As a child in Cleveland, Margaret Bourke White, the Photographer, had a room of her own housing 25 turtles, a baby boa and 200 caterpillars. Her father was a naturalist. Later it was a question with her of which college had the best reptiles to study.
She tried Columbia first in 1922. There she tinkered with an elementary course in photography mostly for credits. A transfer to the University of Michigan brought her closer to her real interests, biology and herpetology (reptiles). To carry on, she returned to work in a paradise of turtles, snakes, and caterpillars, Cleveland's museum of natural history. In 1927 Margaret Bourke-White was a Cornell graduate, an AOPi, and her interest, but not her affection for reptiles, had waned.

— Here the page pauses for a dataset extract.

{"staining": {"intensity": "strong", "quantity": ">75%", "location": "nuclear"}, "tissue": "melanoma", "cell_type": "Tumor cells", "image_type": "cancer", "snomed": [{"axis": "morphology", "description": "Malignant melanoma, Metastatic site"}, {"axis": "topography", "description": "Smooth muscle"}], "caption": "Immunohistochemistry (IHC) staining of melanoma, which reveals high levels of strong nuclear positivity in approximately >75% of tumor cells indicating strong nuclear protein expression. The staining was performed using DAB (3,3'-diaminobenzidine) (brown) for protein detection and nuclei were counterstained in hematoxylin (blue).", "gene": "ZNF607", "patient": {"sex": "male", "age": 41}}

Through her camera at Cornell Miss Bourke-White had started to catch beauty and expressiveness in stone and steel. She began photographing the campus because she needed money. Soon she had students selling her pictures for her.
In 1928-29 coupon-clippers were amazed and delighted to see Miss Bourke-White's pictures of soaring cranes and smokestacks on their stockholders' statements and dividend reports. When the depression came, manufacturers cut out the luxury of panegyrizing grimy Big Business.
Margaret Bourke-White's salary remains in the five-figure class. She wears Paris clothes, but she roughs it to photograph Russian peasants, floods, droughts, American workmen, all of which have come to interest her more than ice-boxes.
She keeps as pets in her New York studio two alligators and eight turtles.